Write out exactly the lines below that run from the one containing "our favourite robot writes." through the one containing "can be printed and", both included, with no other lines.
Start of EXTRACTED MATERIAL
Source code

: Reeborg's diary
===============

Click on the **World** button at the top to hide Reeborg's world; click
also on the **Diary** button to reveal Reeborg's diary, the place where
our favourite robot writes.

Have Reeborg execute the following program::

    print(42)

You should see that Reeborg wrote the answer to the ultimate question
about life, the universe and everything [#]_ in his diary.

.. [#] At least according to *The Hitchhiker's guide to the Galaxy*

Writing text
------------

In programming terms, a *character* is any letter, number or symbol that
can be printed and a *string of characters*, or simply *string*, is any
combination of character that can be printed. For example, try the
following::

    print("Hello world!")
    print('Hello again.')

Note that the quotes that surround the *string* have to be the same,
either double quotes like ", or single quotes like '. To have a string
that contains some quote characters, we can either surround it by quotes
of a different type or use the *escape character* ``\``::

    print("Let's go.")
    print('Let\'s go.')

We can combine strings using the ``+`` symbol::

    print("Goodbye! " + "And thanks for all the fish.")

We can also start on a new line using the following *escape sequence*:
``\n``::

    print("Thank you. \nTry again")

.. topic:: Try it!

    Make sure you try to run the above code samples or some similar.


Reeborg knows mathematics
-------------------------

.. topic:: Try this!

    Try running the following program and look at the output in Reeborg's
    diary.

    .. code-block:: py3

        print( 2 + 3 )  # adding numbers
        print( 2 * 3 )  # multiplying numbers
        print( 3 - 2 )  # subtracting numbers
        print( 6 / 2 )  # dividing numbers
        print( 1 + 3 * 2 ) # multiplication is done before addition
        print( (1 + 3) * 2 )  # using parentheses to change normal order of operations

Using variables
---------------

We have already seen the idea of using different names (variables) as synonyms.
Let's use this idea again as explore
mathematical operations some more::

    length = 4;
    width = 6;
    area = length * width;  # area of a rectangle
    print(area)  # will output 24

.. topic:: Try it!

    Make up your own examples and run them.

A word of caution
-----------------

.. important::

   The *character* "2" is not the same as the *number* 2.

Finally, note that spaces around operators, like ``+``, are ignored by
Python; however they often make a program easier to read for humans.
End of EXTRACTED MATERIAL
→ REPLY:
our favourite robot writes.

Have Reeborg execute the following program::

    print(42)

You should see that Reeborg wrote the answer to the ultimate question
about life, the universe and everything [#]_ in his diary.

.. [#] At least according to *The Hitchhiker's guide to the Galaxy*

Writing text
------------

In programming terms, a *character* is any letter, number or symbol that
can be printed and a *string of characters*, or simply *string*, is any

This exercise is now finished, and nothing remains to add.